9. "Brave New World" by Aldous Huxley.

Like many books on this list, we've got a story about the tragedy and danger of an oppressive government that makes decisions for you, the absence of independent thought, etc., etc., etc. You knew the irony just by seeing that I'd included it.

To switch it up, I went onto Yahoo Answers to see what they thought about "Brave New World" being banned. A user simply named "E" had some arguments I had not thought of:
no why should it be banned? its pure fiction and it sounds kinda like the matrix and besides that you don't HAVE to read it so why should anyone care if its on the shelves someone wrote it to make money and they should be allowed to do that...since well the first amendment and all
It DOES kinda sound like "The Matrix"! And Aldous Huxley (d. 1963) really should be able to have it on the shelves to make money! You've done it again, Yahoo Answers.

10. The "Harry Potter" series by J.K. Rowling.

Strip away all the magic and marauders maps and Dr. Seuss beasts and gay wizard crushes and, ultimately, the series boils down to the message that love, understanding and tolerance are the most important things in the world.

I know this because J.K. Rowling got lazier and lazier through the series, to the point where, in book seven, she was unabashedly dumping in chapters of exposition (where someone could deus ex machina right into the past through a memory string or some shit). Using that, she explicitly TOLD us that's the case.

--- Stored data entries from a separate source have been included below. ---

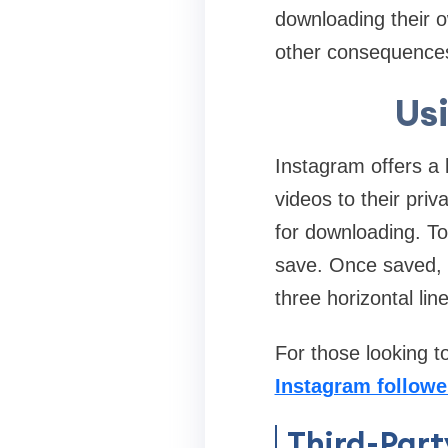
downloading their o
other consequence
Us
Instagram offers a 
videos to their priv
for downloading. To
save. Once saved, y
three horizontal lin
For those looking t
Instagram followe
Third-Part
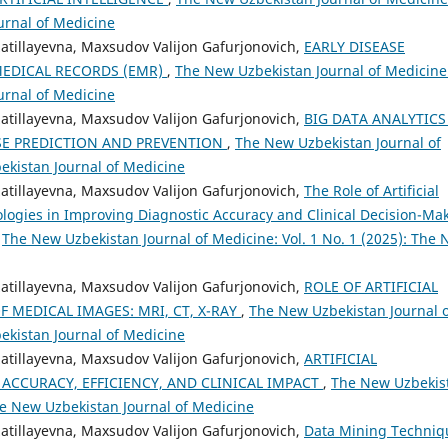
urnal of Medicine
zzatillayevna, Maxsudov Valijon Gafurjonovich,
EARLY DISEASE
MEDICAL RECORDS (EMR)
,
The New Uzbekistan Journal of Medicine
urnal of Medicine
zzatillayevna, Maxsudov Valijon Gafurjonovich,
BIG DATA ANALYTICS
SE PREDICTION AND PREVENTION
,
The New Uzbekistan Journal of
bekistan Journal of Medicine
zzatillayevna, Maxsudov Valijon Gafurjonovich,
The Role of Artificial
logies in Improving Diagnostic Accuracy and Clinical Decision-Ma
,
The New Uzbekistan Journal of Medicine: Vol. 1 No. 1 (2025): The
zzatillayevna, Maxsudov Valijon Gafurjonovich,
ROLE OF ARTIFICIAL
F MEDICAL IMAGES: MRI, CT, X-RAY
,
The New Uzbekistan Journal o
bekistan Journal of Medicine
zzatillayevna, Maxsudov Valijon Gafurjonovich,
ARTIFICIAL
 ACCURACY, EFFICIENCY, AND CLINICAL IMPACT
,
The New Uzbekis
The New Uzbekistan Journal of Medicine
zzatillayevna, Maxsudov Valijon Gafurjonovich,
Data Mining Techniq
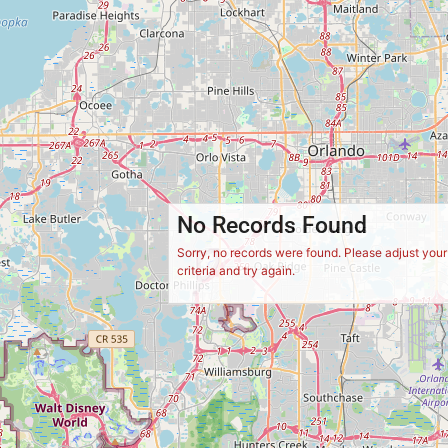
No Records Found
Sorry, no records were found. Please adjust you
criteria and try again.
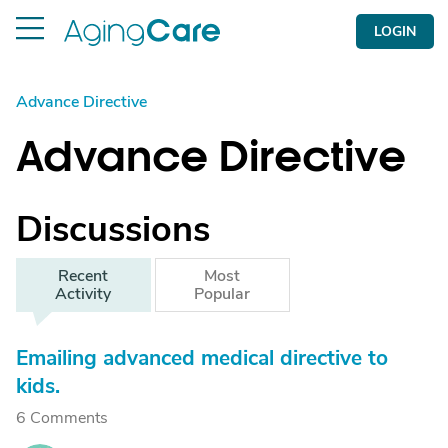
LOGIN
Advance Directive
Advance Directive
Discussions
Recent
Most
Activity
Popular
Emailing advanced medical directive to
kids.
6 Comments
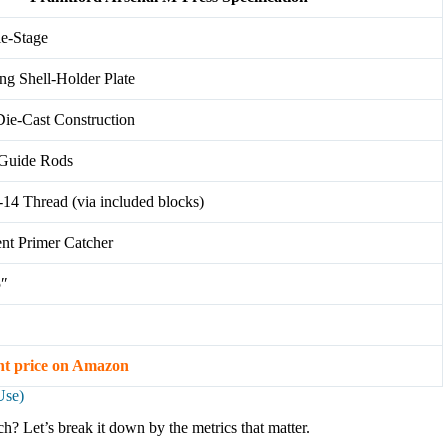
le-Stage
ing Shell-Holder Plate
ie-Cast Construction
 Guide Rods
-14 Thread (via included blocks)
ent Primer Catcher
5″
nt price on Amazon
Use)
h? Let’s break it down by the metrics that matter.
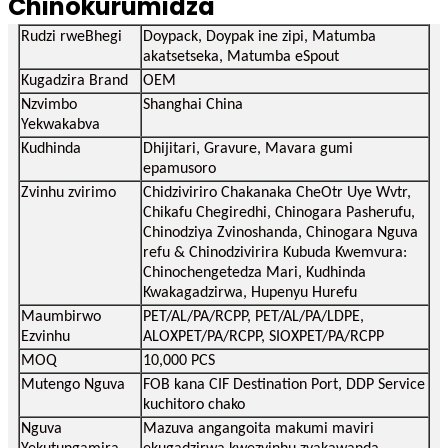
Chinokurumidza
Rudzi rweBhegi
Doypack, Doypak ine zipi, Matumba
akatsetseka, Matumba eSpout
Kugadzira Brand
OEM
Nzvimbo
Shanghai China
Yekwakabva
Kudhinda
Dhijitari, Gravure, Mavara gumi
epamusoro
Zvinhu zvirimo
Chidziviriro Chakanaka CheOtr Uye Wvtr,
Chikafu Chegiredhi, Chinogara Pasherufu,
Chinodziya Zvinoshanda, Chinogara Nguva
refu & Chinodzivirira Kubuda Kwemvura:
Chinochengetedza Mari, Kudhinda
Kwakagadzirwa, Hupenyu Hurefu
Maumbirwo
PET/AL/PA/RCPP, PET/AL/PA/LDPE,
Ezvinhu
ALOXPET/PA/RCPP, SIOXPET/PA/RCPP
MOQ
10,000 PCS
Mutengo Nguva
FOB kana CIF Destination Port, DDP Service
kuchitoro chako
Nguva
Mazuva angangoita makumi maviri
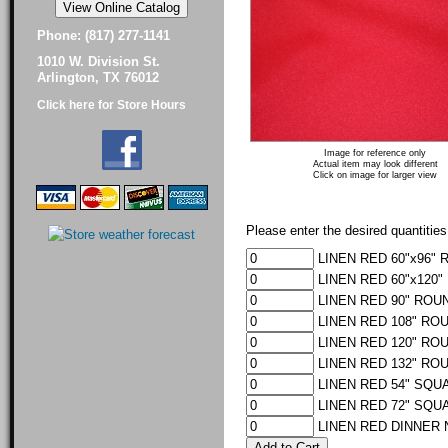
Phone: (817) 277-1141
1010 W. Division St.
Arlington, TX 76012
Click here for Store Hours
Image for reference only
Actual item may look different
Click on image for larger view
Please enter the desired quantities
LINEN RED 60"x96" 
LINEN RED 60"x120"
LINEN RED 90" ROUN
LINEN RED 108" ROU
LINEN RED 120" ROU
LINEN RED 132" ROU
LINEN RED 54" SQUA
LINEN RED 72" SQUA
LINEN RED DINNER N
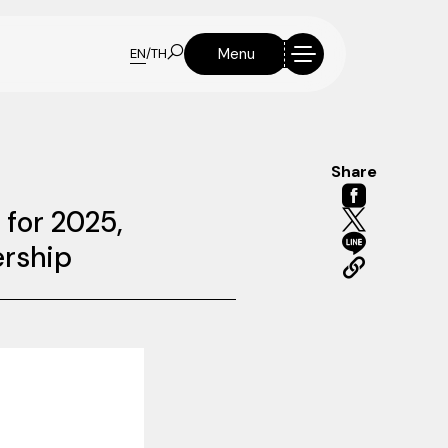
Menu
EN
/
TH
Share
 for 2025,
ership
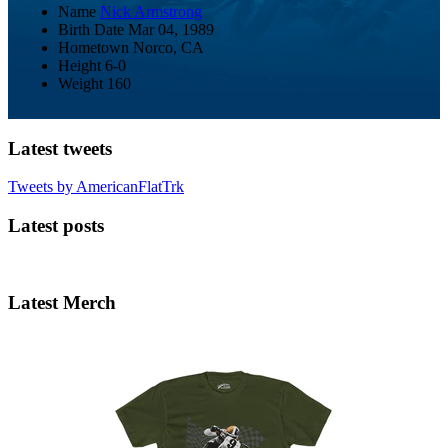
Name
Nick Armstrong
Birth Date
Mar 04, 1989
Hometown
Norco, CA
Height
6-0
Weight
160
Latest tweets
Tweets by AmericanFlatTrk
Latest posts
Latest Merch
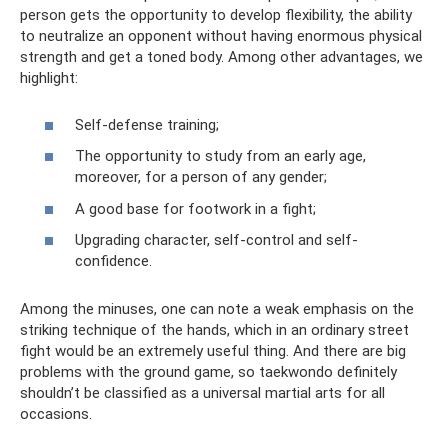
person gets the opportunity to develop flexibility, the ability
to neutralize an opponent without having enormous physical
strength and get a toned body. Among other advantages, we
highlight:
Self-defense training;
The opportunity to study from an early age,
moreover, for a person of any gender;
A good base for footwork in a fight;
Upgrading character, self-control and self-
confidence.
Among the minuses, one can note a weak emphasis on the
striking technique of the hands, which in an ordinary street
fight would be an extremely useful thing. And there are big
problems with the ground game, so taekwondo definitely
shouldn’t be classified as a universal martial arts for all
occasions.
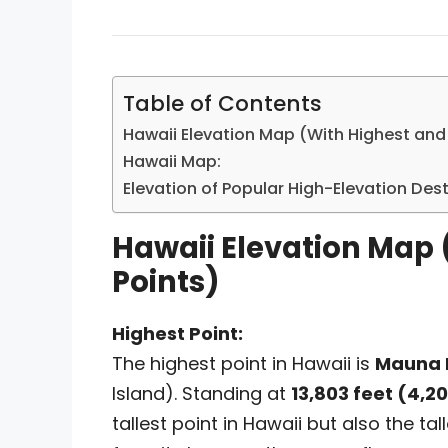
Table of Contents
Hawaii Elevation Map (With Highest and
Hawaii Map:
Elevation of Popular High-Elevation Des
Hawaii Elevation Map 
Points)
Highest Point:
The highest point in Hawaii is
Mauna 
Island). Standing at
13,803 feet (4,2
tallest point in Hawaii but also the 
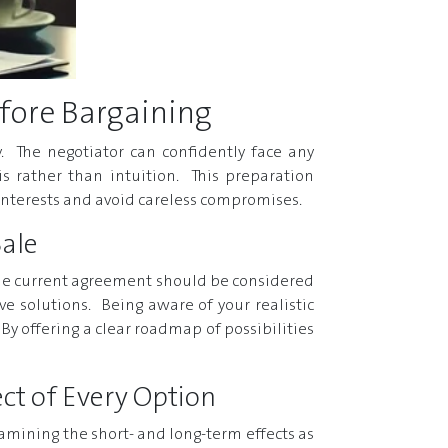
fore Bargaining
. The negotiator can confidently face any
s rather than intuition. This preparation
 interests and avoid careless compromises.
Sale
f the current agreement should be considered
ive solutions. Being aware of your realistic
By offering a clear roadmap of possibilities
ct of Every Option
 examining the short- and long-term effects as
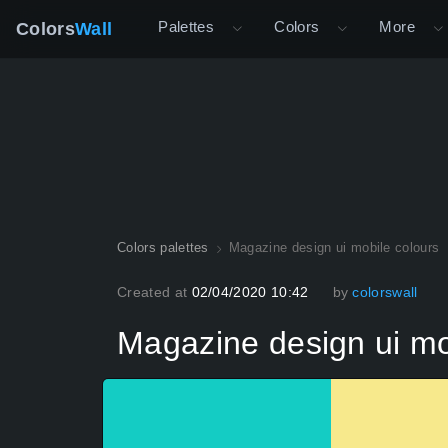
Palettes
Colors
More
Colors
Wall
Colors palettes
Magazine design ui mobile colours
Created at
02/04/2020 10:42
by
colorswall
Magazine design ui mo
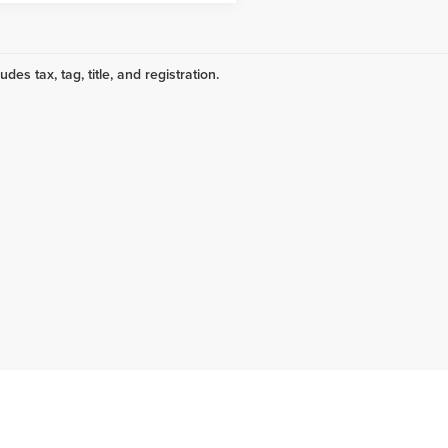
udes tax, tag, title, and registration.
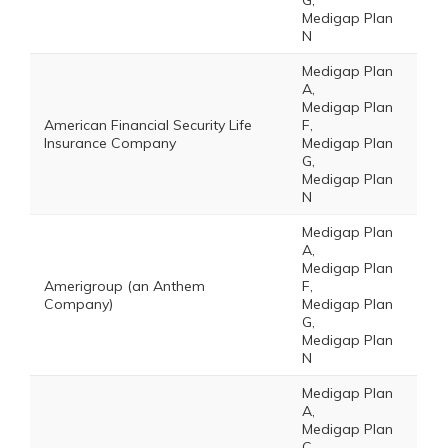
G,
Medigap Plan
N
Medigap Plan
A,
Medigap Plan
American Financial Security Life
F,
Insurance Company
Medigap Plan
G,
Medigap Plan
N
Medigap Plan
A,
Medigap Plan
Amerigroup (an Anthem
F,
Company)
Medigap Plan
G,
Medigap Plan
N
Medigap Plan
A,
Medigap Plan
C,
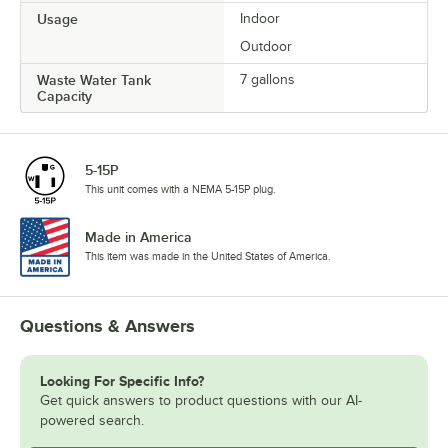
Usage
Indoor
Outdoor
Waste Water Tank
7 gallons
Capacity
5-15P
This unit comes with a NEMA 5-15P plug.
Made in America
This item was made in the United States of America.
Questions & Answers
Looking For Specific Info?
Get quick answers to product questions with our AI-
powered search.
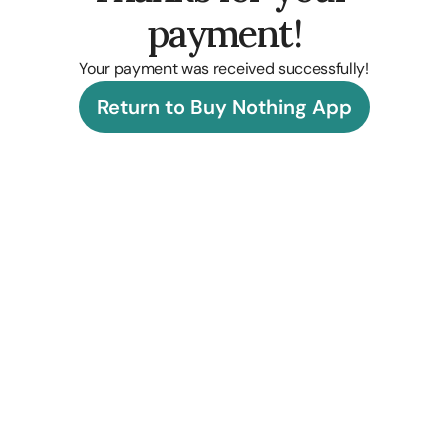
payment!
Your payment was received successfully!
Return to Buy Nothing App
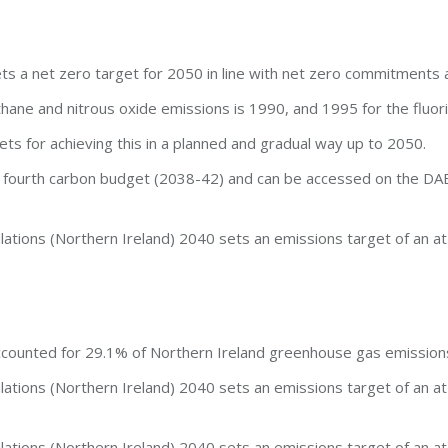
ts a net zero target for 2050 in line with net zero commitments 
hane and nitrous oxide emissions is 1990, and 1995 for the fluor
ets for achieving this in a planned and gradual way up to 2050.
the fourth carbon budget (2038-42) and can be accessed on the D
tions (Northern Ireland) 2040 sets an emissions target of an at
accounted for 29.1% of Northern Ireland greenhouse gas emission
tions (Northern Ireland) 2040 sets an emissions target of an at
tions (Northern Ireland) 2040 sets an emissions target of an at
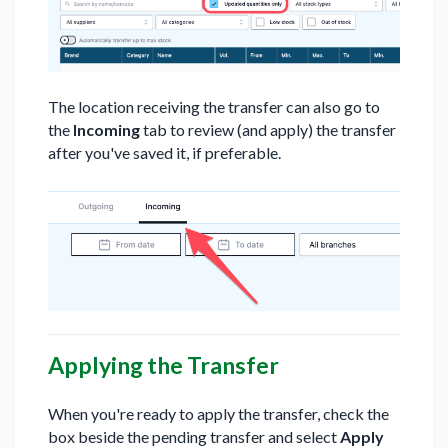
The location receiving the transfer can also go to
the
Incoming
tab to review (and apply) the transfer
after you've saved it, if preferable.
Applying the Transfer
When you're ready to apply the transfer, check the
box beside the pending transfer and select
Apply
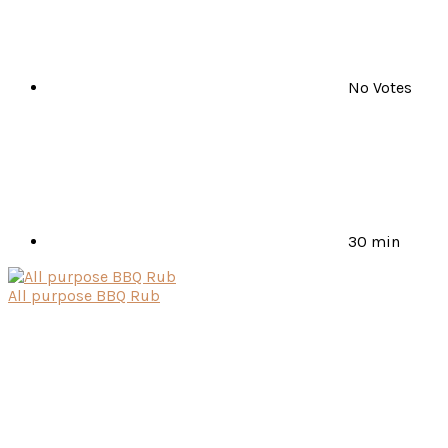
No Votes
30 min
All purpose BBQ Rub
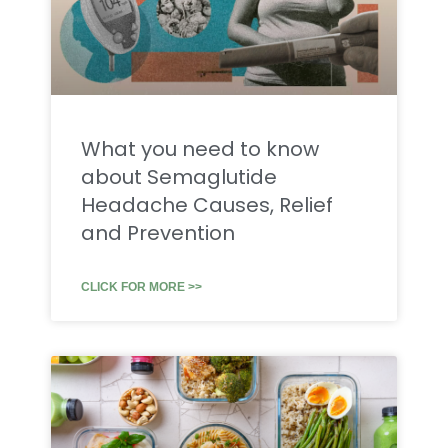
What you need to know
about Semaglutide
Headache Causes, Relief
and Prevention
CLICK FOR MORE >>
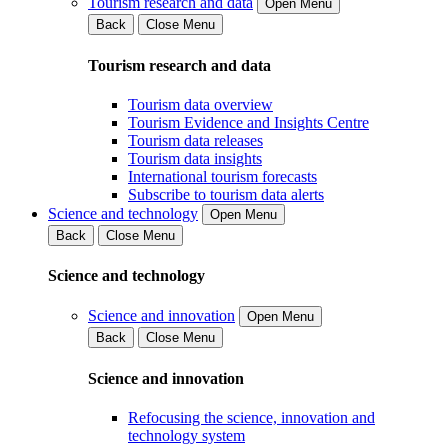
Tourism research and data
Open Menu
Back
Close Menu
Tourism research and data
Tourism data overview
Tourism Evidence and Insights Centre
Tourism data releases
Tourism data insights
International tourism forecasts
Subscribe to tourism data alerts
Science and technology
Open Menu
Back
Close Menu
Science and technology
Science and innovation
Open Menu
Back
Close Menu
Science and innovation
Refocusing the science, innovation and
technology system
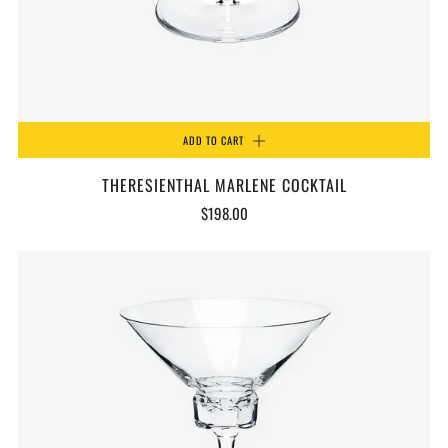
ADD TO CART
THERESIENTHAL MARLENE COCKTAIL
$198.00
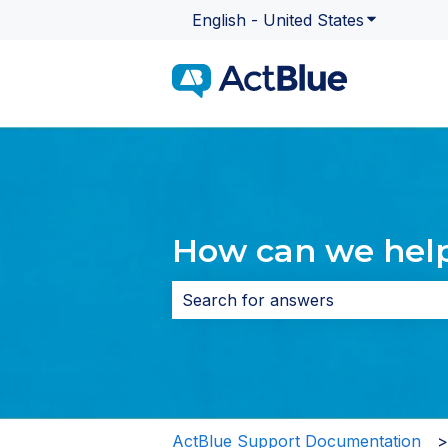
English - United States
Show subme
How can we hel
There are no suggestions because 
ActBlue Support Documentation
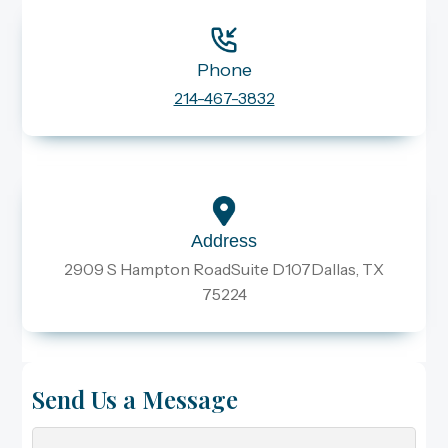
Phone
214-467-3832
Address
2909 S Hampton RoadSuite D107Dallas, TX
75224
Send Us a Message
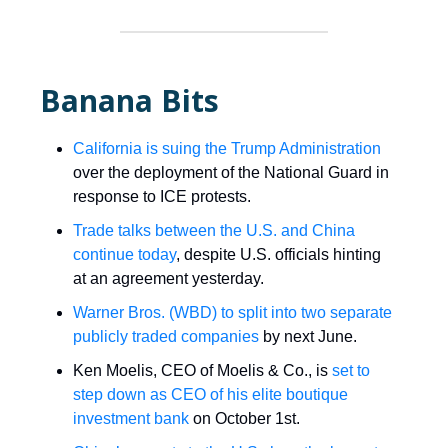
Banana Bits
California is suing the Trump Administration
over the deployment of the National Guard in
response to ICE protests.
Trade talks between the U.S. and China
continue today
, despite U.S. officials hinting
at an agreement yesterday.
Warner Bros. (WBD) to split into two separate
publicly traded companies
by next June.
Ken Moelis, CEO of Moelis & Co., is
set to
step down as CEO of his elite boutique
investment bank
on October 1st.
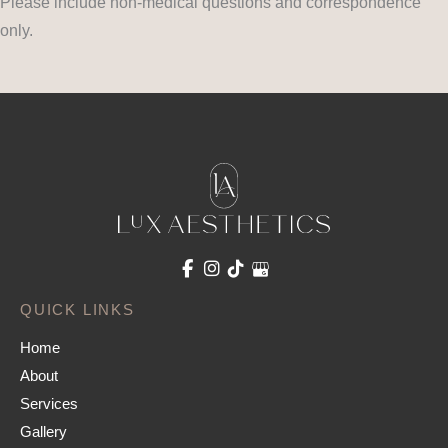
Please include non-medical questions and correspondence
only.
QUICK LINKS
Home
About
Services
Gallery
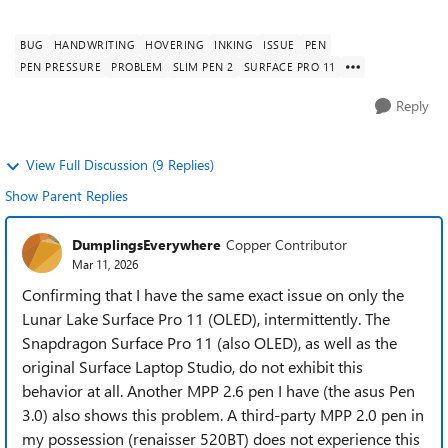
inch (Intel model, ofte...
BUG
HANDWRITING
HOVERING
INKING
ISSUE
PEN
PEN PRESSURE
PROBLEM
SLIM PEN 2
SURFACE PRO 11
Reply
View Full Discussion (9 Replies)
Show Parent Replies
DumplingsEverywhere
Copper Contributor
Mar 11, 2026
Confirming that I have the same exact issue on only the
Lunar Lake Surface Pro 11 (OLED), intermittently. The
Snapdragon Surface Pro 11 (also OLED), as well as the
original Surface Laptop Studio, do not exhibit this
behavior at all. Another MPP 2.6 pen I have (the asus Pen
3.0) also shows this problem. A third-party MPP 2.0 pen in
my possession (renaisser 520BT) does not experience this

And the "Harry Potter" books fit this list -- religious watchdog groups have fought aggressively to ban a book about tolerance, respect and love because the main character happens to have magical powers (like being able to apparate or make things levitate or turn water into wine).

I also find it fitting that people have worked tirelessly to ban the one book that made an entire generation of kids want to read books. "Harry Potter" did more for literacy than Hooked on Phonics and Pizza Hut's Book It combined.

11. "To Kill a Mockingbird" by Harper Lee.

Like "Huck Finn", another of the greatest anti-racism books of all time is often banned for its n-bombs. (And again, as in "Huck Finn", it's used to paint an accurate picture of the period.)

It's been banned across the country for using "racial slurs"... for "promoting white supremacy"... and almost (in New Jersey) because a parent thought the way "blacks are treated by members of [the] white community in Alabama would upset black children."

Of course, all those arguments are ridiculous -- never, ever has a book made it so clear who the good guys are and who the bad guys are. Atticus Finch might as well have been named Joe Heroman and Tom Robinson named Innocent McFalselyaccusedblackguy.